Abbie and Ichabod are only coworkers insofar as they both work for the Anti-Apocalypse Shadowy Good Guys, or something, but Garber’s observations made me wonder if that’s the reason “Sleepy Hollow” had trouble in its second season, as Ichabod’s family life got in the way of the important work that the team needed to accomplish.
But I think there might be a slightly more emotional element at play outside of the sanitized world of “Steve Jobs,” and I think that hearkens back to the reason why Viola Davis name-dropped Beharie at the Emmys. When Mulder and Scully spent years on end smoldering towards each other but not doing anything about it, it was both because “The X-Files” wanted to hook interested viewers with that dangling thread, and also because a romantic relationship engages with faith, trust, and intimacy. Scully and Mulder spent the entire show reckoning with their individual faith and their trust in each other, as well as larger questions about the corruption of government and the security of their world. A relationship was impossible, no matter how many long silences stretched between them, because that complex reckoning between the desire for faith and the fear of it were embedded in the show’s foundation.
“Sleepy Hollow” is not as sophisticated, but it might be scratching at something similar. It’s visible in the final scene of last week’s episode, “Blood And Fear,” where Ichabod, hopped up on pain medication, is surprisingly expressive of his affection for Abbie, and her response is a complex emotion that seems to verge on fear. I don’t think it’s that Abbie isn’t interested in Ichabod; I think it’s that perhaps much more than he, she gleans that it would be pretty damn complicated. An interracial work relationship is fun and games; an interracial work/sex relationship is Olivia and Fitz on “Scandal.”

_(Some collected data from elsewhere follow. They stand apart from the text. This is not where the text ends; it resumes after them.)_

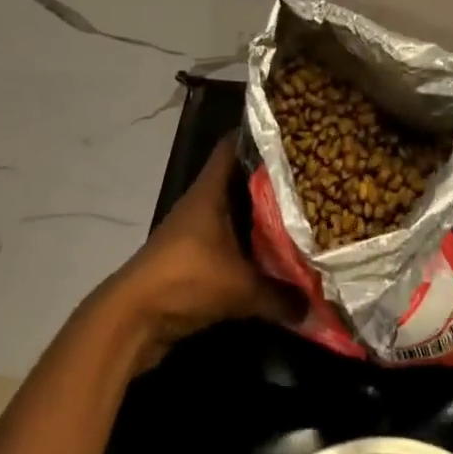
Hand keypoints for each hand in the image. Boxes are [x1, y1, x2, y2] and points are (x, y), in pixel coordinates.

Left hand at [104, 137, 297, 371]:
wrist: (133, 318)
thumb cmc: (186, 279)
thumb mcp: (240, 288)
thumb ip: (281, 296)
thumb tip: (319, 308)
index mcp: (210, 190)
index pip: (234, 145)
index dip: (260, 135)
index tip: (292, 134)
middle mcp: (203, 202)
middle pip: (240, 178)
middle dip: (270, 178)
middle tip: (309, 177)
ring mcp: (195, 229)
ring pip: (235, 211)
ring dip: (260, 215)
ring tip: (300, 212)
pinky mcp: (192, 257)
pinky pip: (229, 241)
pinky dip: (249, 245)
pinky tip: (275, 253)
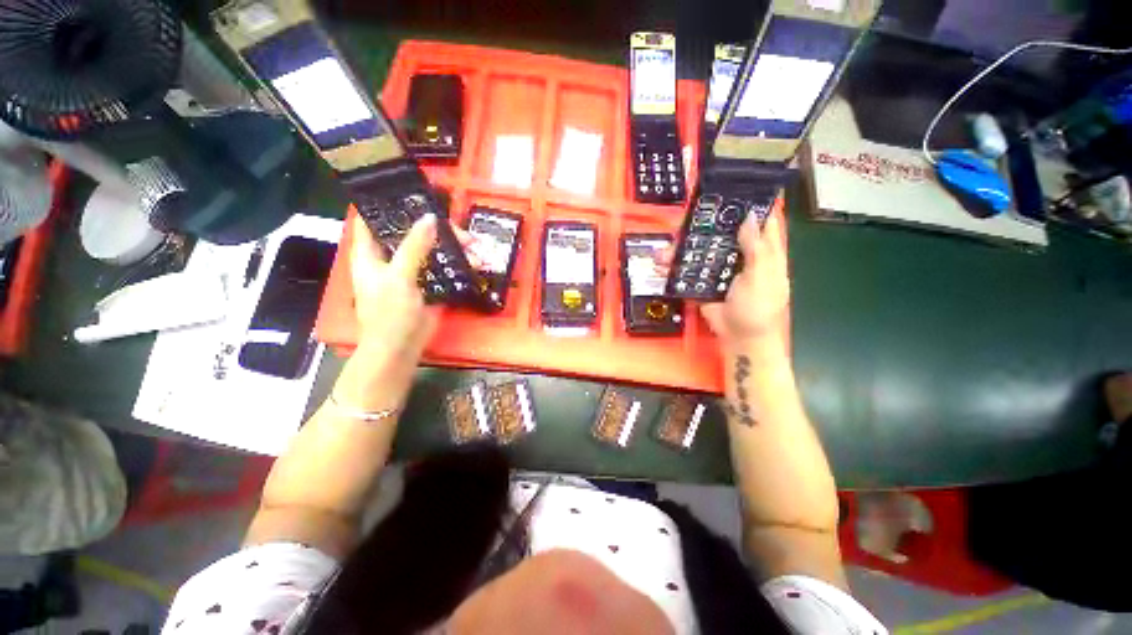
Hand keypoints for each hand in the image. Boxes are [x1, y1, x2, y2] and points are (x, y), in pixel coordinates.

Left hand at [349, 213, 479, 361]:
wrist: (402, 347)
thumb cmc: (389, 313)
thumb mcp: (399, 277)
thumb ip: (414, 248)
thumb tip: (430, 219)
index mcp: (371, 252)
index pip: (375, 218)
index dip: (390, 204)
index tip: (413, 194)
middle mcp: (390, 257)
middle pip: (412, 232)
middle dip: (436, 229)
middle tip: (461, 231)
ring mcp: (412, 270)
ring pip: (431, 249)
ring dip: (452, 246)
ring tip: (474, 248)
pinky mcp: (428, 283)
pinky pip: (443, 266)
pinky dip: (457, 262)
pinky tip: (473, 261)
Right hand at [658, 211, 790, 357]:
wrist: (740, 337)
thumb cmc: (759, 307)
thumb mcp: (761, 276)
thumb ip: (756, 248)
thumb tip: (749, 216)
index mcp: (763, 251)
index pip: (760, 221)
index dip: (751, 204)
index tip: (735, 187)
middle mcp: (740, 255)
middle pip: (725, 233)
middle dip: (709, 223)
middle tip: (691, 211)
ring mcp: (720, 269)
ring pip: (703, 250)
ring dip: (686, 245)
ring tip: (667, 243)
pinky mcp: (703, 281)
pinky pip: (689, 270)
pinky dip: (675, 266)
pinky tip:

In season two, “Sleepy Hollow” had a lot of trouble writing its characters of color. Maybe the show realizes, along with Abbie, that launching into this romance would require more narrative heavy lifting for the black experience than they’ve been able to express. Maybe the writers don’t feel fully capable of handling this quite revolutionary relationship at a different level.

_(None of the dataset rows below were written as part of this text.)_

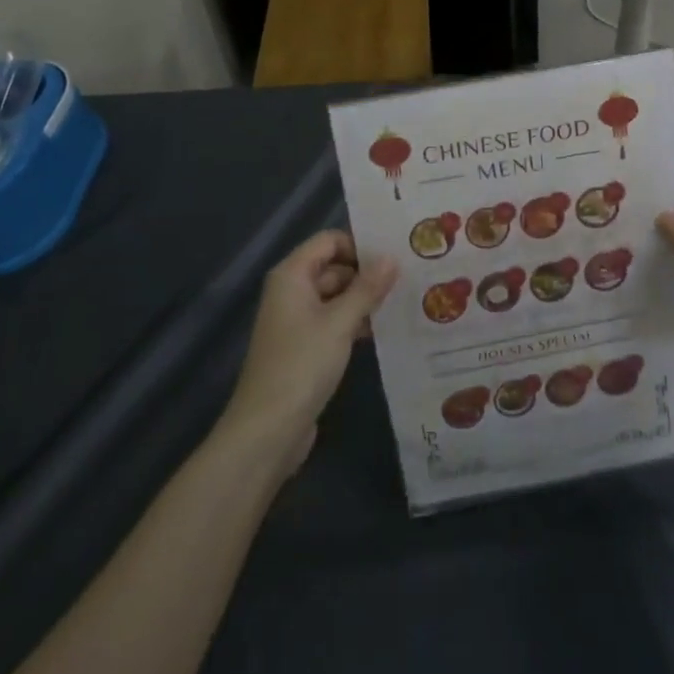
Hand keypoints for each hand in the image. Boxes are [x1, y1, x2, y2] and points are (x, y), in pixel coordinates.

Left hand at [222, 230, 396, 474]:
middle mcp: (291, 292)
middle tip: (407, 278)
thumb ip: (367, 288)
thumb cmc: (301, 366)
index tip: (394, 256)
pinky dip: (355, 322)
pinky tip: (383, 330)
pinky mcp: (304, 347)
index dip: (359, 245)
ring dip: (364, 299)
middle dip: (367, 273)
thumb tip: (392, 257)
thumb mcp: (340, 323)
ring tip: (403, 301)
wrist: (266, 432)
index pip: (329, 241)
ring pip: (336, 296)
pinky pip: (333, 321)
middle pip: (334, 267)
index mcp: (292, 276)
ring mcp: (296, 321)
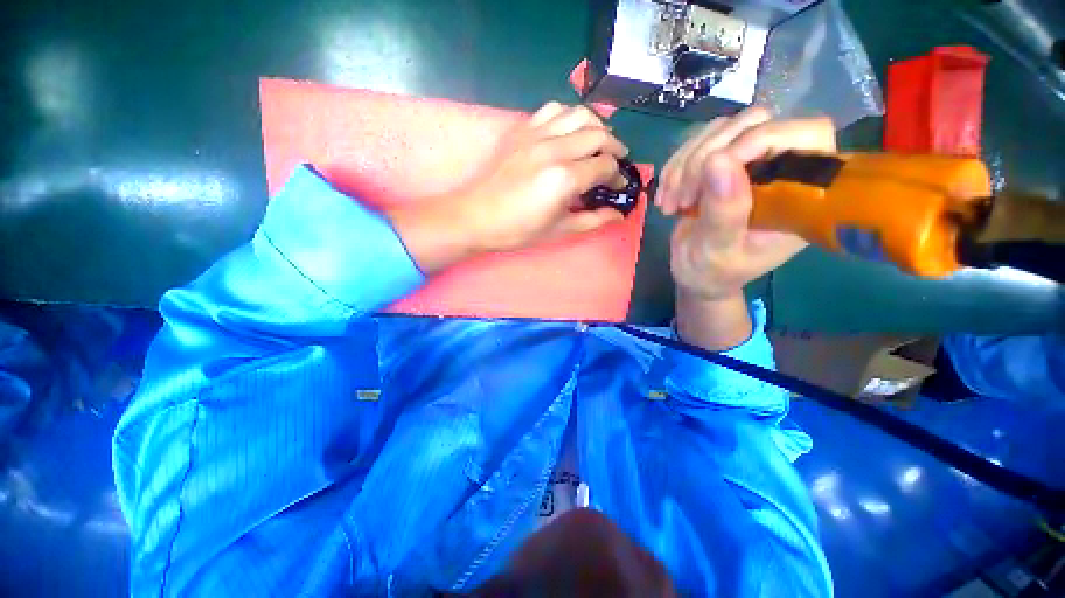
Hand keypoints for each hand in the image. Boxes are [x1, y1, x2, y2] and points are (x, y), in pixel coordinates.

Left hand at [458, 102, 630, 251]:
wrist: (477, 216)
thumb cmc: (518, 230)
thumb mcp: (559, 230)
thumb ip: (593, 220)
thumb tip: (619, 214)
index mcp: (564, 179)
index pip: (604, 166)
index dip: (617, 176)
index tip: (619, 185)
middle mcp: (554, 149)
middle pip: (598, 135)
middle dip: (615, 148)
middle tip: (617, 162)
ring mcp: (537, 135)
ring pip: (579, 114)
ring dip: (597, 126)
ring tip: (600, 142)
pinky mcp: (522, 130)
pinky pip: (553, 110)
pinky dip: (569, 115)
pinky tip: (571, 130)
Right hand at [659, 107, 836, 302]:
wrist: (694, 273)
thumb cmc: (714, 272)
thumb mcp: (719, 252)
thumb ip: (725, 212)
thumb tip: (718, 162)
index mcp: (800, 194)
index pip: (808, 136)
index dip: (761, 139)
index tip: (712, 171)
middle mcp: (780, 169)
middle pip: (756, 123)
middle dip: (707, 157)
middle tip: (682, 198)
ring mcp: (749, 161)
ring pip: (722, 129)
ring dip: (685, 163)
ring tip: (671, 201)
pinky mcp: (721, 162)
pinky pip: (698, 142)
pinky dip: (675, 166)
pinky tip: (666, 194)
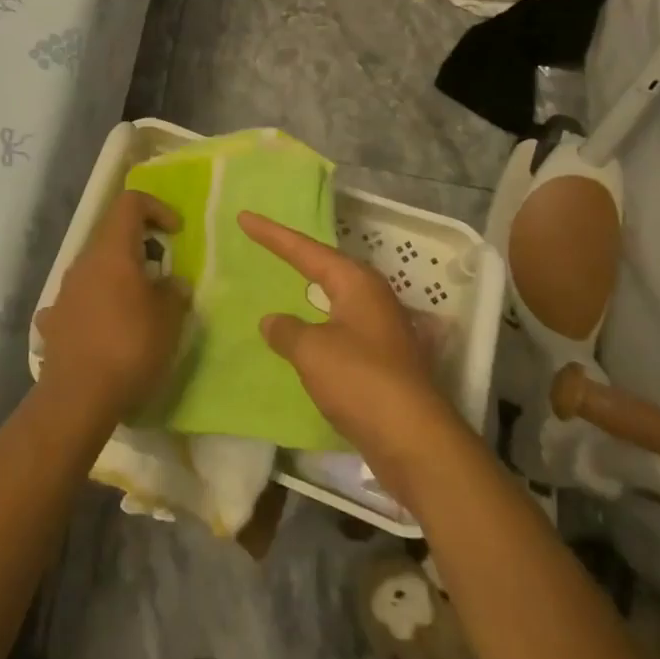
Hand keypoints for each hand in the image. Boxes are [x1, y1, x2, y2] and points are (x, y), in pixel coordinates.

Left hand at [35, 190, 187, 426]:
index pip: (130, 202)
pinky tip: (106, 328)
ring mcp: (64, 290)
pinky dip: (97, 302)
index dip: (157, 208)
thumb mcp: (169, 319)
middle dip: (141, 245)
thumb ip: (175, 292)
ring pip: (96, 266)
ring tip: (139, 305)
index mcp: (113, 250)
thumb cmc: (130, 347)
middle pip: (112, 233)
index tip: (176, 234)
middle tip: (163, 272)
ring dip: (119, 274)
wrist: (77, 398)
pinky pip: (80, 298)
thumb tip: (173, 284)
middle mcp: (84, 261)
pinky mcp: (54, 319)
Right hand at [241, 210, 469, 508]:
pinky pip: (339, 328)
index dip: (272, 235)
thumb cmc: (361, 381)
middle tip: (264, 242)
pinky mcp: (382, 361)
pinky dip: (317, 323)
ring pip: (335, 298)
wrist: (414, 440)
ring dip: (309, 290)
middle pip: (325, 267)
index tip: (245, 217)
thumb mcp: (312, 350)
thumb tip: (272, 320)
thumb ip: (287, 330)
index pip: (306, 250)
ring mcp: (381, 329)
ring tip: (283, 281)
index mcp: (356, 282)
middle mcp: (372, 297)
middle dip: (295, 255)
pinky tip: (303, 334)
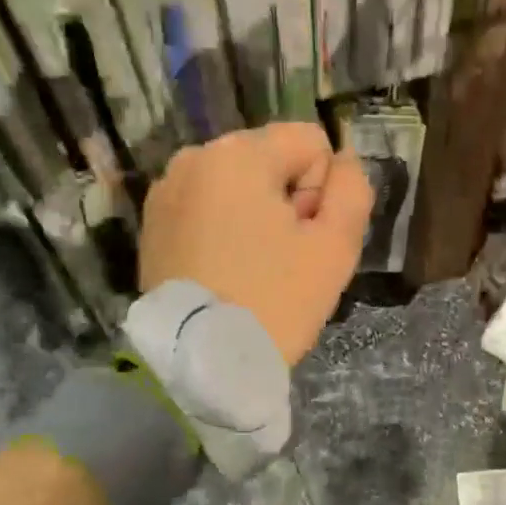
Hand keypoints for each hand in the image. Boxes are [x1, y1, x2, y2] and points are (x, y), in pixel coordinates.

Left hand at [141, 124, 373, 365]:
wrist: (200, 361)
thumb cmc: (274, 300)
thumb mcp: (336, 246)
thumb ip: (353, 190)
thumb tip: (345, 160)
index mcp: (239, 153)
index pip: (310, 143)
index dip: (321, 190)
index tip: (305, 237)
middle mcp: (196, 157)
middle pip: (271, 159)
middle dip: (287, 199)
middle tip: (284, 258)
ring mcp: (167, 189)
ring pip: (239, 184)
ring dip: (256, 213)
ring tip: (253, 267)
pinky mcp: (152, 222)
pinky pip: (208, 207)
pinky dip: (224, 228)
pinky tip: (225, 270)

And maybe they’re preparing to do it twice over. Because along with Ichabod’s family now being totally dead, so that he lives with Abbie (platonically, even if he folds her underwear) (this show), her sister Jenny has started working closely with a childhood friend who seems to have no plot purpose aside from looking at her with undisguised longing. Jenny is black; Joe Corbin (Zach Appelman) is white. I’m more intrigued than ever to see what this show is going to do with its completely ridiculous story, because all of the smoke and mirrors of Thomas Jefferson and Betsy Ross (Nikki Reed) is a cover for the oddest set of interracial work marriages in history.